**TASK ITEM**
Going through the data below, copy out each line where the word "Giessbach" shows up.

(Saved entries)
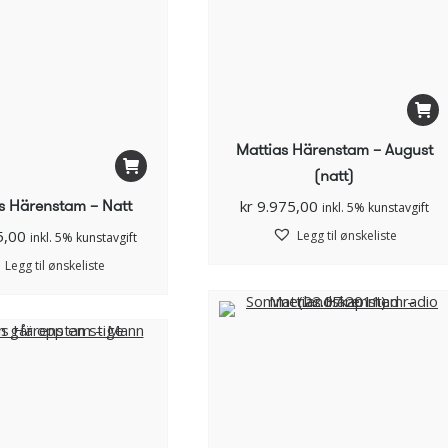
Mattias Härenstam – August
(natt)
s Härenstam – Natt
kr
9.975,00
inkl. 5% kunstavgift
5,00
Legg til ønskeliste
inkl. 5% kunstavgift
Legg til ønskeliste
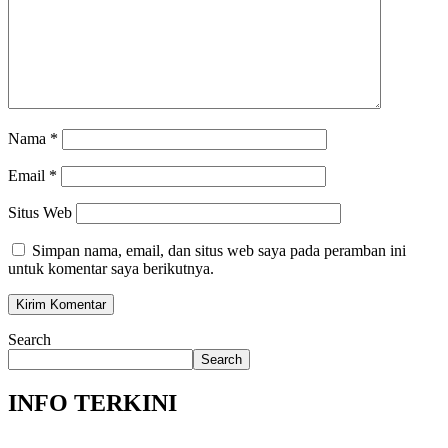
Nama
*
Email
*
Situs Web
Simpan nama, email, dan situs web saya pada peramban ini
untuk komentar saya berikutnya.
Search
Search
INFO TERKINI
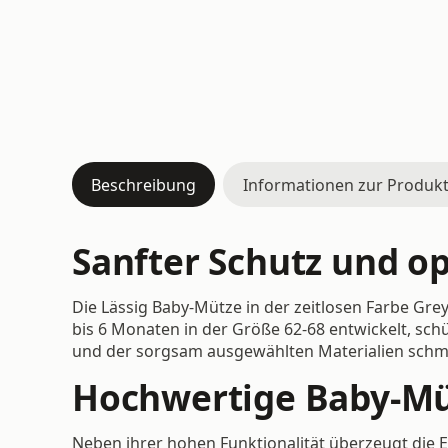
Beschreibung
Informationen zur Produkt
Sanfter Schutz und op
Die Lässig Baby-Mütze in der zeitlosen Farbe Grey
bis 6 Monaten in der Größe 62-68 entwickelt, sch
und der sorgsam ausgewählten Materialien schmieg
Hochwertige Baby-Mü
Neben ihrer hohen Funktionalität überzeugt die Er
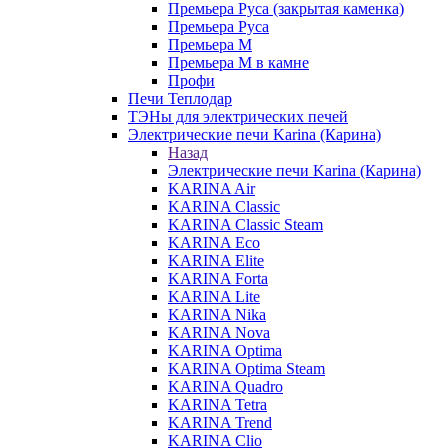
Премьера Руса (закрытая каменка)
Премьера Руса
Премьера М
Премьера М в камне
Профи
Печи Теплодар
ТЭНы для электрических печей
Электрические печи Karina (Карина)
Назад
Электрические печи Karina (Карина)
KARINA Air
KARINA Classic
KARINA Classic Steam
KARINA Eco
KARINA Elite
KARINA Forta
KARINA Lite
KARINA Nika
KARINA Nova
KARINA Optima
KARINA Optima Steam
KARINA Quadro
KARINA Tetra
KARINA Trend
KARINA Clio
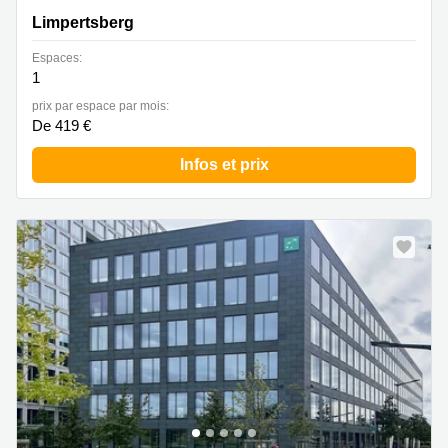
Limpertsberg
Espaces:
1
prix par espace par mois:
De 419 €
Infos et prix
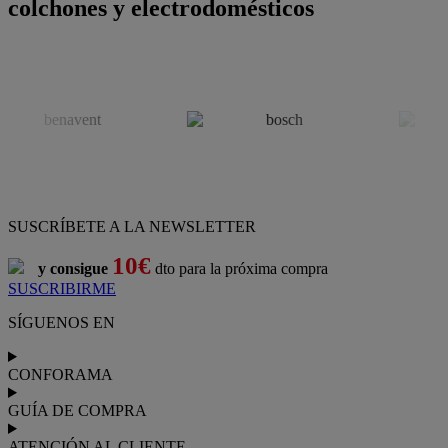
colchones y electrodomésticos
SUSCRÍBETE A LA NEWSLETTER
10€
y consigue
dto para la próxima compra
SUSCRIBIRME
SÍGUENOS EN
CONFORAMA
GUÍA DE COMPRA
ATENCIÓN AL CLIENTE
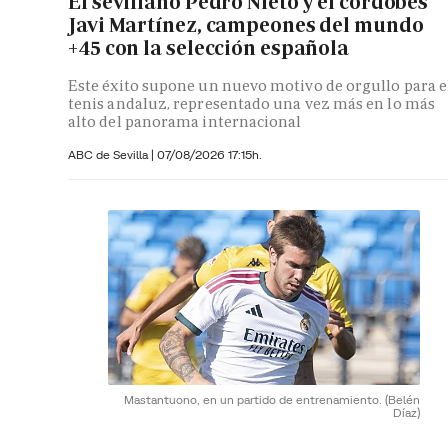
El sevillano Pedro Nieto y el cordobés
Javi Martínez, campeones del mundo
+45 con la selección española
Este éxito supone un nuevo motivo de orgullo para e
tenis andaluz, representado una vez más en lo más
alto del panorama internacional
ABC de Sevilla
|
07/08/2026 17:15h.
Mastantuono, en un partido de entrenamiento.
(Belén
Díaz)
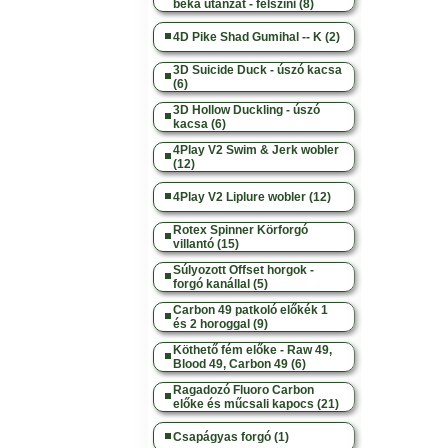
béka utánzat - felszíni (8)
4D Pike Shad Gumihal -- K (2)
3D Suicide Duck - úszó kacsa
(6)
3D Hollow Duckling - úszó
kacsa (6)
4Play V2 Swim & Jerk wobler
(12)
4Play V2 Liplure wobler (12)
Rotex Spinner Körforgó
villantó (15)
Súlyozott Offset horgok -
forgó kanállal (5)
Carbon 49 patkoló előkék 1
és 2 horoggal (9)
Köthető fém előke - Raw 49,
Blood 49, Carbon 49 (6)
Ragadozó Fluoro Carbon
előke és műcsali kapocs (21)
Csapágyas forgó (1)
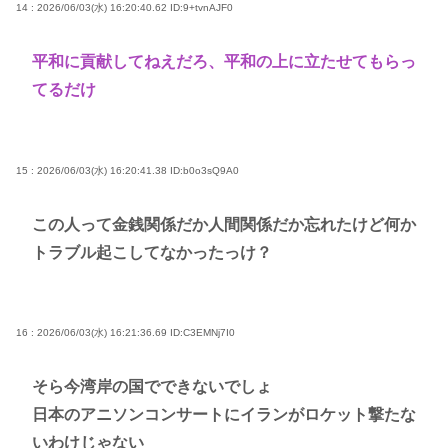
14 : 2026/06/03(水) 16:20:40.62
ID:9+tvnAJF0
平和に貢献してねえだろ、平和の上に立たせてもらっ
てるだけ
15 : 2026/06/03(水) 16:20:41.38
ID:b0o3sQ9A0
この人って金銭関係だか人間関係だか忘れたけど何か
トラブル起こしてなかったっけ？
16 : 2026/06/03(水) 16:21:36.69
ID:C3EMNj7I0
そら今湾岸の国でできないでしょ
日本のアニソンコンサートにイランがロケット撃たな
いわけじゃない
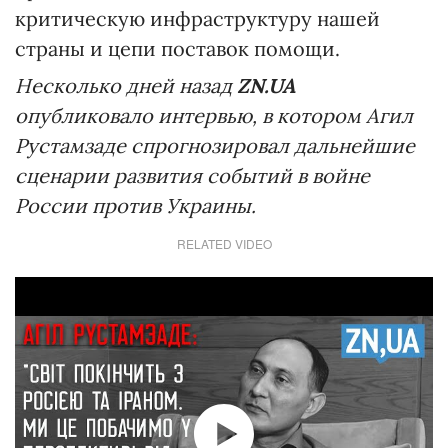
критическую инфраструктуру нашей
страны и цепи поставок помощи.
Несколько дней назад
ZN.UA
опубликовало интервью, в котором Агил
Рустамзаде спрогнозировал дальнейшие
сценарии развития событий в войне
России против Украины.
RELATED VIDEO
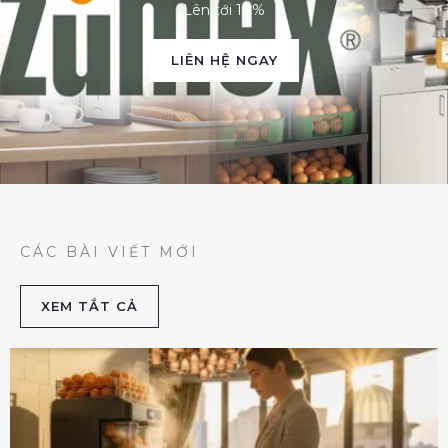
Lên tới 10%
LIÊN HỆ NGAY
CÁC BÀI VIẾT MỚI
XEM TẮT CẢ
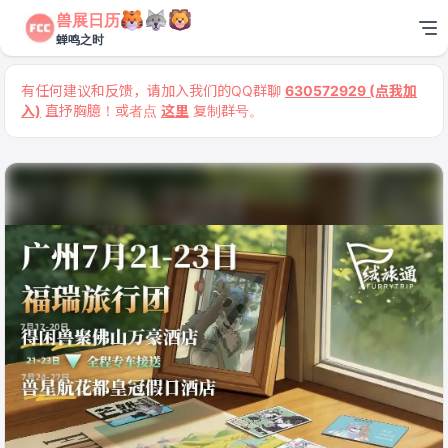
兽展日历
蝉鸣之时
有任何建议和反馈，请加入我们的QQ群聊
630572929 (点我加
入)
直抒胸臆！或者点
这里
复制群号。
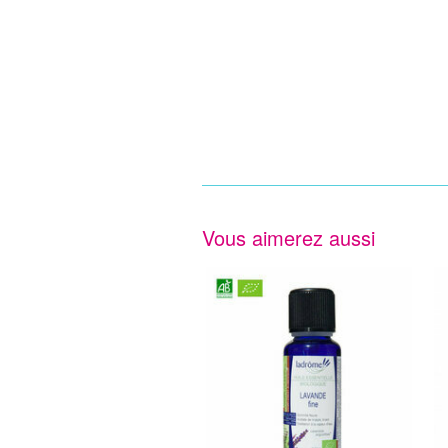
Vous aimerez aussi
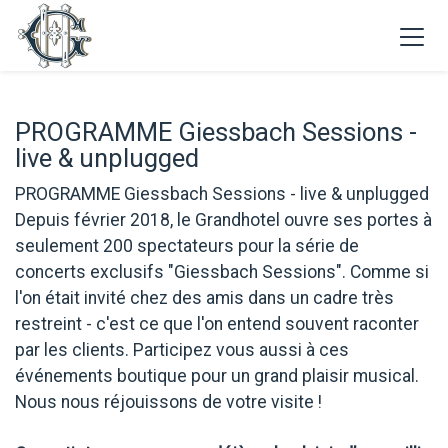
PROGRAMME Giessbach Sessions -
live & unplugged
PROGRAMME Giessbach Sessions - live & unplugged
Depuis février 2018, le Grandhotel ouvre ses portes à
seulement 200 spectateurs pour la série de
concerts exclusifs "Giessbach Sessions". Comme si
l'on était invité chez des amis dans un cadre très
restreint - c'est ce que l'on entend souvent raconter
par les clients. Participez vous aussi à ces
événements boutique pour un grand plaisir musical.
Nous nous réjouissons de votre visite !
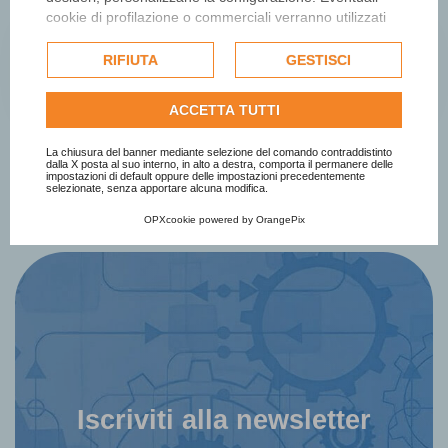
cookie di profilazione o commerciali verranno utilizzati
esclusivamente previa acquisizione del consenso
dell'utente e, se consentito, potrebbero essere utilizzati
RIFIUTA
GESTISCI
Edizione 2026
per personalizzare gli annunci pubblicitari. Per ulteriori
informazioni su come Google utilizza i dati raccolti,
ACCETTA TUTTI
consulta la
politica sulla privacy di Google
.
Consulta l'informativa cookie completa.
La chiusura del banner mediante selezione del comando contraddistinto
dalla X posta al suo interno, in alto a destra, comporta il permanere delle
impostazioni di default oppure delle impostazioni precedentemente
selezionate, senza apportare alcuna modifica.
OPXcookie
powered by
OrangePix
Iscriviti alla newsletter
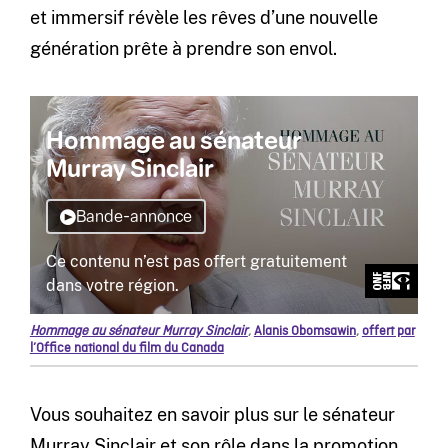
et immersif révèle les rêves d’une nouvelle
génération prête à prendre son envol.
Hommage au sénateur Murray Sinclair
,
Alanis Obomsawin
,
offert par
l’Office national du film du Canada
Vous souhaitez en savoir plus sur le sénateur
Murray Sinclair et son rôle dans la promotion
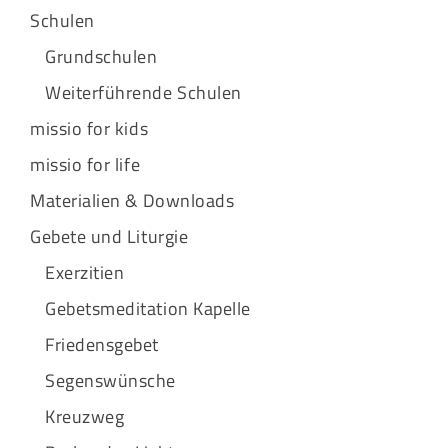
Schulen
Grundschulen
Weiterführende Schulen
missio for kids
missio for life
Materialien & Downloads
Gebete und Liturgie
Exerzitien
Gebetsmeditation Kapelle
Friedensgebet
Segenswünsche
Kreuzweg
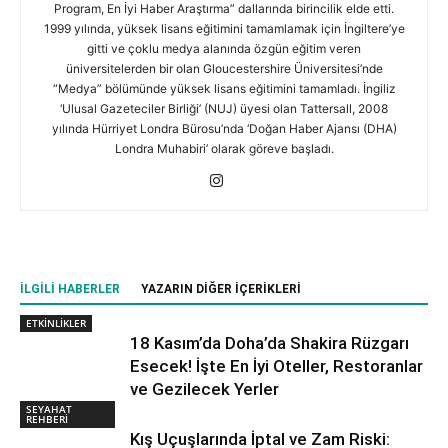
Program, En İyi Haber Araştırma” dallarında birincilik elde etti.
1999 yılında, yüksek lisans eğitimini tamamlamak için İngiltere’ye
gitti ve çoklu medya alanında özgün eğitim veren
üniversitelerden bir olan Gloucestershire Üniversitesi’nde
“Medya” bölümünde yüksek lisans eğitimini tamamladı. İngiliz
‘Ulusal Gazeteciler Birliği’ (NUJ) üyesi olan Tattersall, 2008
yılında Hürriyet Londra Bürosu’nda ‘Doğan Haber Ajansı (DHA)
Londra Muhabiri’ olarak göreve başladı.
İLGILI HABERLER
YAZARIN DIĞER İÇERIKLERI
ETKİNLİKLER
18 Kasım’da Doha’da Shakira Rüzgarı
Esecek! İşte En İyi Oteller, Restoranlar
ve Gezilecek Yerler
SEYAHAT
REHBERİ
Kış Uçuşlarında İptal ve Zam Riski:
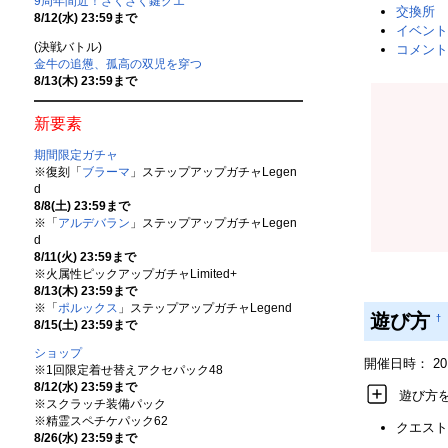
9周年間近！ざくざく鍵クエ
交換所
8/12(水) 23:59まで
イベント
(決戦バトル)
コメント
金牛の追憊、孤高の双児を穿つ
8/13(木) 23:59まで
新要素
期間限定ガチャ
※復刻「
ブラーマ
」ステップアップガチャLegen
d
8/8(土) 23:59まで
※「
アルデバラン
」ステップアップガチャLegen
d
8/11(火) 23:59まで
※火属性ピックアップガチャLimited+
8/13(木) 23:59まで
※「
ポルックス
」ステップアップガチャLegend
遊び方
†
8/15(土) 23:59まで
ショップ
開催日時： 2019/
※1回限定着せ替えアクセパック48
8/12(水) 23:59まで
遊び方
※スクラッチ装備パック
※精霊スペチケパック62
クエスト
8/26(水) 23:59まで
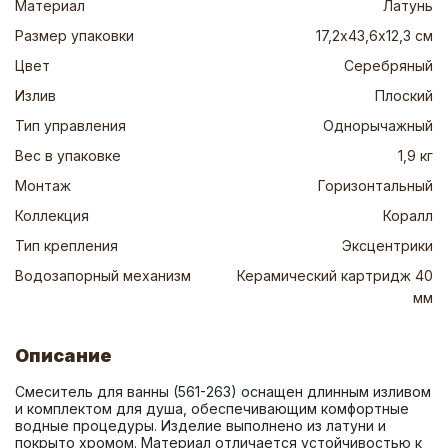
Материал
Латунь
Размер упаковки
17,2х43,6х12,3 см
Цвет
Серебряный
Излив
Плоский
Тип управления
Однорычажный
Вес в упаковке
1,9 кг
Монтаж
Горизонтальный
Коллекция
Коралл
Тип крепления
Эксцентрики
Водозапорный механизм
Керамический картридж 40
мм
Описание
Смеситель для ванны (561-263) оснащен длинным изливом 
и комплектом для душа, обеспечивающим комфортные 
водные процедуры. Изделие выполнено из латуни и 
покрыто хромом. Материал отличается устойчивостью к 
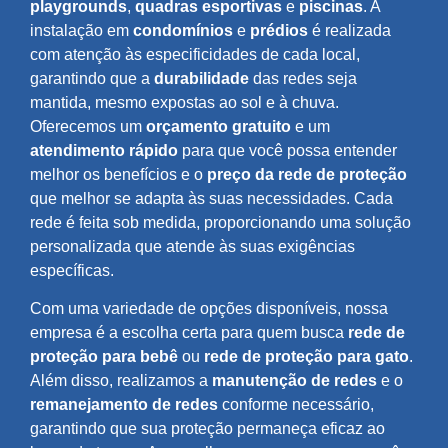
playgrounds
,
quadras esportivas
e
piscinas
. A
instalação em
condomínios
e
prédios
é realizada
com atenção às especificidades de cada local,
garantindo que a
durabilidade
das redes seja
mantida, mesmo expostas ao sol e à chuva.
Oferecemos um
orçamento gratuito
e um
atendimento rápido
para que você possa entender
melhor os benefícios e o
preço da rede de proteção
que melhor se adapta às suas necessidades. Cada
rede é feita sob medida, proporcionando uma solução
personalizada que atende às suas exigências
específicas.
Com uma variedade de opções disponíveis, nossa
empresa é a escolha certa para quem busca
rede de
proteção para bebê
ou
rede de proteção para gato
.
Além disso, realizamos a
manutenção de redes
e o
remanejamento de redes
conforme necessário,
garantindo que sua proteção permaneça eficaz ao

**TASK OUTPUT**
PROGRAMME Giessbach Sessions -
PROGRAMME Giessbach Sessions - live & unplugged
concerts exclusifs "Giessbach Sessions". Comme si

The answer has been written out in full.